Organised by a coalition including Campaign for National Parks, Wildlife and Countryside Link, and the Royal Society for the Protection of Birds, the letter has been covered in The Times.

The letter also urges the government to set a new target under the Environment Act for improving the condition of special sites of scientific interest (SSSIs) across the UK. Our recent analysis, again covered in The Times, shows that only a quarter of SSSIs in National Parks in England are in ‘favourable condition’, compared to a national average of 38%. This is a worrying trend over the longer-term, and that’s why we need to take urgent action.

Is Government giving up on nature in protected landscapes?

The letter has been accompanied by an article from Campaign for National Parks, Wildlife Trust, and the Royal Society for the Protection of Birds, warning that the Government has one last chance in this Parliament to act to recover nature in Protected Landscapes. They need to step up and grab this opportunity.

We’re calling on Peers in the House of Lords to back our campaign

The letter coincides with the next stage of the levelling-up and regeneration bill in the House of Lords. Thanks to the efforts of Campaign for National Parks and the coalition, Lord Randall has tabled an ammendment to the bill with cross-party support taking forward key recommendations from the Glover Review of Protected Landscapes, which would see National Parks and other Protected Landscapes being given vital new power and duties so they can do more for nature recovery and people’s access. Signatories on the letter include the author of the review, Julian Glover, as well as members of the review panel.

As the letter makes clear below, although the government have accepted proposals from the review, they have so far failed the seize the opportunity to legislate these commitments. With the amendment now tabled in the House of Lords there is a perfect opportunity to turn words into action. 

We’re delighted with the broad alliance of supporters that have come together on this campaign and we’re now calling on Government and Parliament to take forward this legislation so Protected Landscapes can do more for nature, climate and people.

How you can help

The next few weeks and months will be crucial as we look to win over even more support and everyone’s voice counts – including yours. You can pledge your support, and sign up for receiving more information about joining our campaign for legislative action.

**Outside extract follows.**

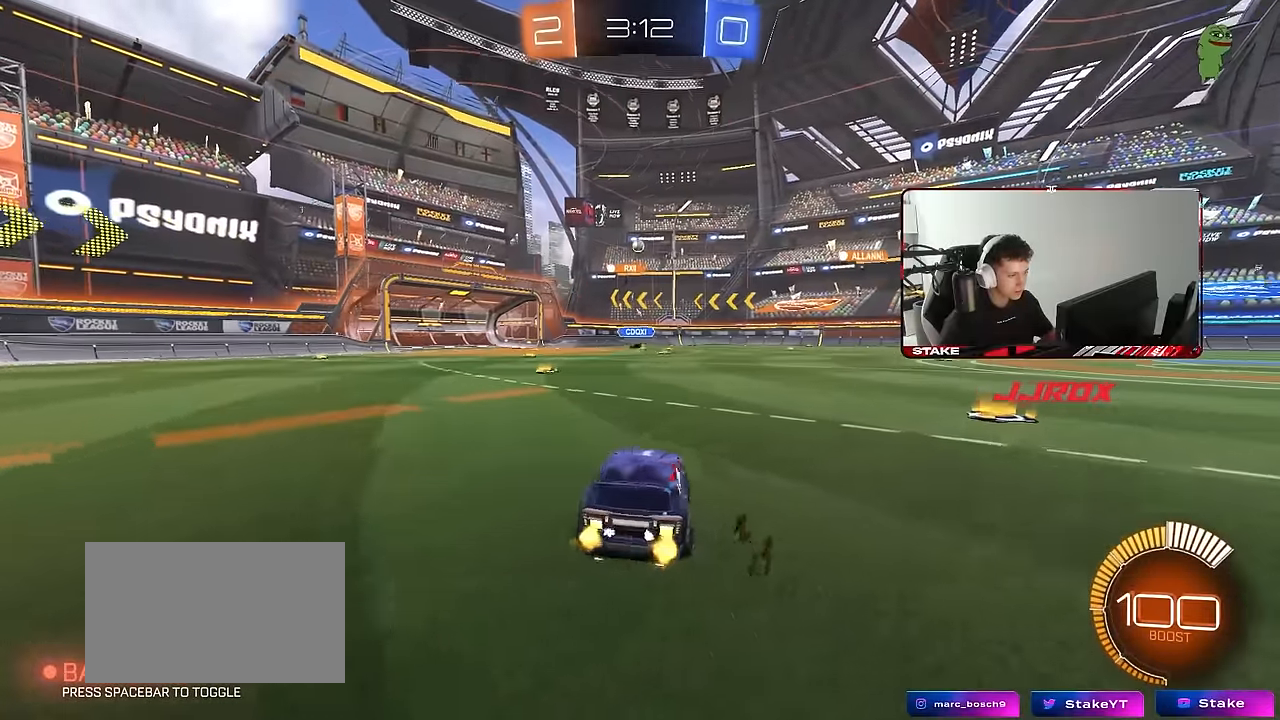
{"keys": ["w"], "mouse": [], "events": [[250, "a", "up"]]}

Full letter to the Prime Minister – Delivering on COP15 promises by making space for nature

Dear Prime Minister,

The UN Biodiversity Conference (COP15) in December concluded with agreement, signed by 195 countries, to protect 30% of our land and ocean by 2030. Your Secretary of State for the Environment, Food and Rural Affairs rightly hailed the agreement as ‘‘a historic milestone in protecting our natural environment for future generations’’.

We are writing, as scientists and experts working to protect the natural environment, to urge you to uphold these welcome global commitments by implementing them at home.

The blueprint for restoring natural systems in England is now over a decade old. In September 2010, a group of scientists, including some of the authors of this letter, submitted a Government-commissioned review of England’s ecological network, Making Space for Nature.

The review found that England’s wildlife sites were largely inadequately protected and in poor condition, even in our most special habitats. Overall, the review concluded that the existing network of places for nature was not sufficient to either halt the loss of biodiversity or to meet our natural capital needs. In response to this conclusion, the review’s core recommendation was that England needed more, bigger, better and joined up spaces for nature.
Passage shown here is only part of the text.